Sfiorava i 2.760 miliardi di euro il debito pubblico italiano ad aprile, segnando un ennesimo record storico. Nel frattempo, lo spread è tornato a incombere come una minaccia per la sostenibilità delle nostre finanze statali. Si è reso necessario un intervento urgente della BCE per placare gli animi sui mercati con la rassicurazione di un piano anti-spread allo studio. Insomma, siamo alle solite. Stavolta, però, tra i banchieri italiani non si levano solo voci preoccupate circa l’andamento dei conti pubblici. L’amministratore delegato di Banca Intesa-Sanpaolo, Carlo Messina, ha difeso a spada tratta il nostro debito pubblico, appellandosi agli italiani perché tornino a comprarselo.

L’appello di Messina per l’indipendenza finanziaria

Intervenendo al convegno Young Factor organizzato dall’Osservatorio permanente Giovani Editori a Milano, il manager ha dichiarato che se vogliamo restare in Europa da “leader” e “liberi”, serve che ci riappropriamo del nostro debito pubblico e allentiamo la dipendenza dal “bocchettone della BCE”. A suo avviso, sarebbe una “idiozia” parlare di “indipendenza energetica”, “indipendenza alimentare” e non anche di “indipendenza finanziaria”.

Secondo Messina, l’Italia meriterebbe uno spread intorno a 100-150 punti, data la solidità economica e l’enorme ricchezza privata interna. Quest’ultima ammonta a 10.000 miliardi di euro, nota. Se ne utilizzassimo una quota per acquistare titoli di stato, la dipendenza da BCE e finanza straniera verrebbe meno. Ed ecco arrivare l’appello “patriottico” agli italiani: ricompratevi il debito pubblico!

I dati sul debito pubblico

Gli ultimi dati disponibili ci dicono che all’estero si trova il 30% dello stock, cioè 687,4 miliardi di euro. Questa cifra include i BTp in pancia alla BCE, che sarebbero nell’ordine dei 140 miliardi (i restanti 580 miliardi acquistati tra QE e PEPP li detiene fisicamente la Banca d’Italia) e i titoli posseduti dagli italiani tramite entità con sede all’estero. A dire il vero, già oggi la stragrande maggioranza del debito pubblico italiano è nelle mani di soggetti nazionali, perlopiù banche e assicurazioni.

Anzi, in tutti questi anni ci siamo detti che la quota in mano a soggetti stranieri fosse indicativa dello stato di fiducia che i mercati nutrirebbero verso l’Italia.
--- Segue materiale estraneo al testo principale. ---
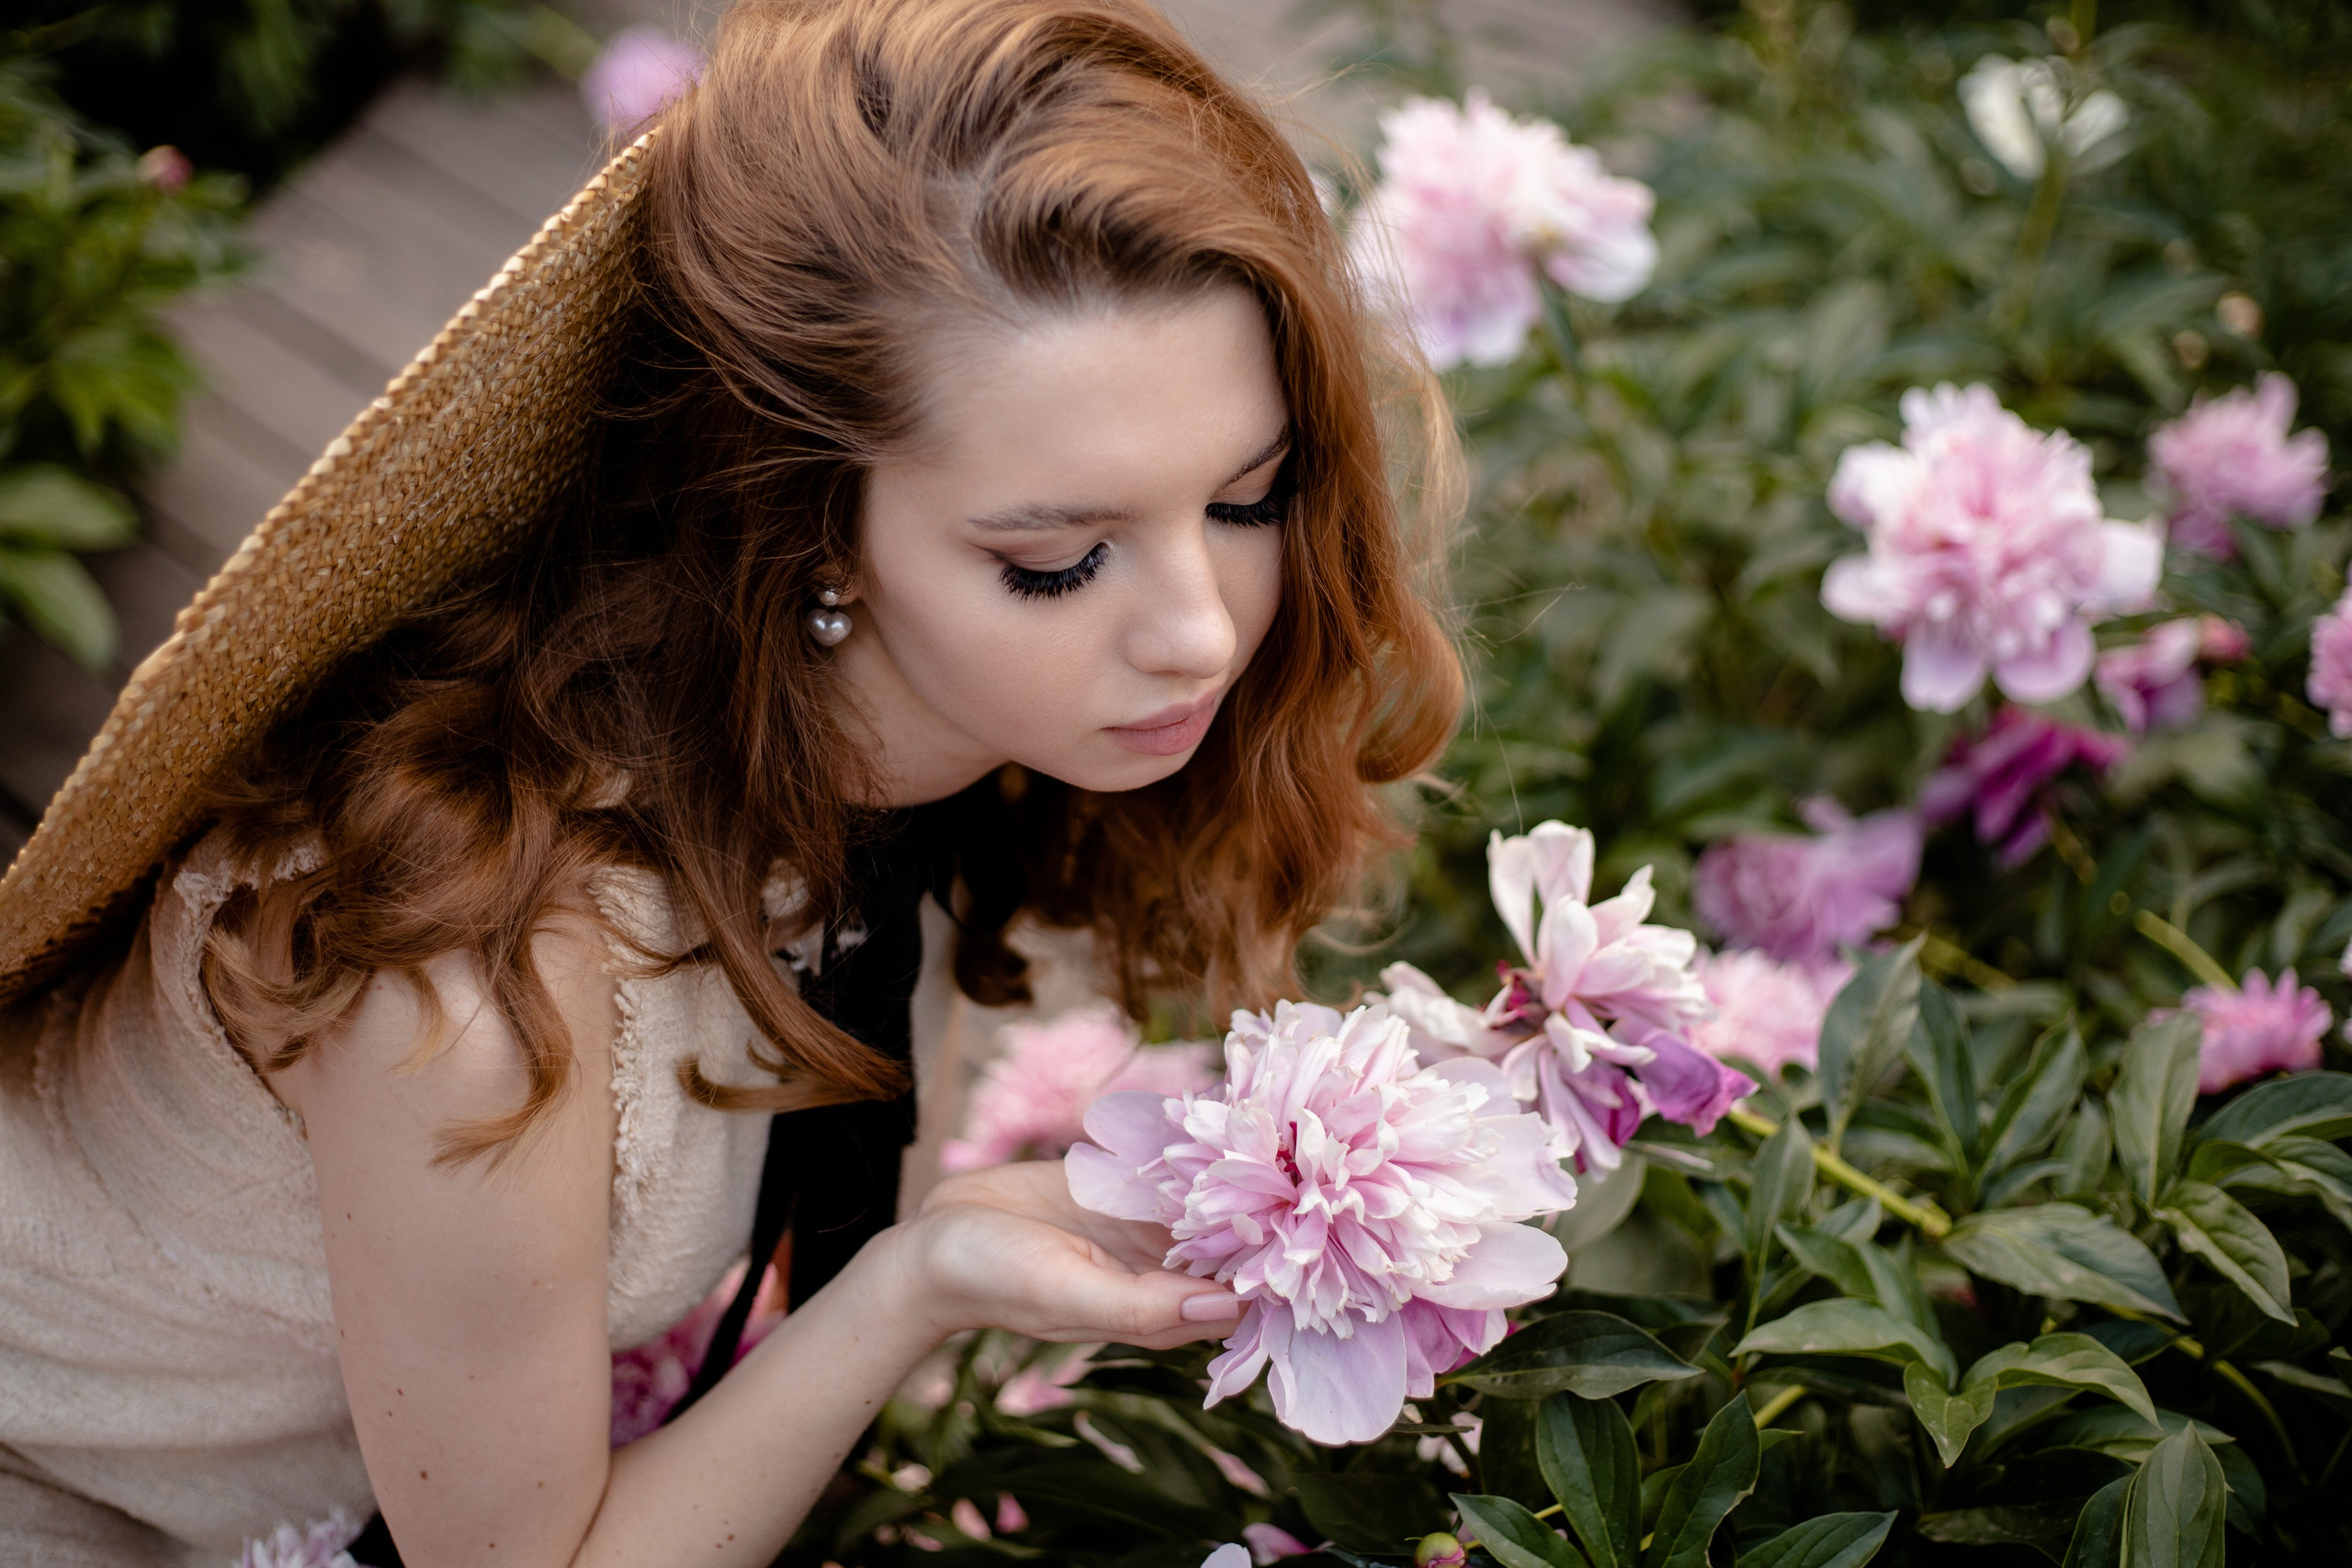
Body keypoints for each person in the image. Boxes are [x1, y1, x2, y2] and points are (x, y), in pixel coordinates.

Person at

Tutto vero, ma c’è anche che le famiglie italiane posseggono appena il 5% dei titoli del debito pubblico. Negli anni Novanta, erano al 90%. Da allora, la finanza si è evoluta, così come le conoscenze finanziarie degli italiani. I mercati si sono globalizzati e con un clic oggi è possibile investire ovunque. C’è stato anche il crollo dei rendimenti ad avere allontanato le famiglie. Queste possedevano ancora il 14% dello stock prima del “quantitative easing”, che nei fatti azzerò cedole e rendimenti. Sarebbe irrealistico ipotizzare un ritorno ai numeri degli anni Novanta, anche perché allora il debito pubblico costava tantissimo, fino al 12% del PIL contro il 3,5% di oggi.

La “garanzia” della ricchezza privata

Tuttavia, Messina ritiene che gli investimenti nel debito pubblico vadano incoraggiati. Fino a qualche settimana fa, però, la politica italiana voleva alzare la tassazione sui BTp, segnalando di non avere alcuna idea di come approcciarsi a un problema che esiste ed esisterà ancora di più nei prossimi anni. Piaccia o meno, se dai 10.000 miliardi di ricchezza privata non faremo spazio ai titoli di stato per diverse centinaia di miliardi, il rischio è che finiremo a pagare tramite patrimoniali e piani lacrime e sangue. O i conti pubblici quadrano per via di una spesa per interessi stabile o tagliando la spesa pubblica e alzando le entrate. Si spera che il boom dei rendimenti di questi mesi riavvicini le famiglie al debito pubblico italiano. Ma se ogni due e tre ci raccontiamo che non sia sostenibile e che siamo sull’orlo del default, difficile che ciò avvenga per grandi numeri.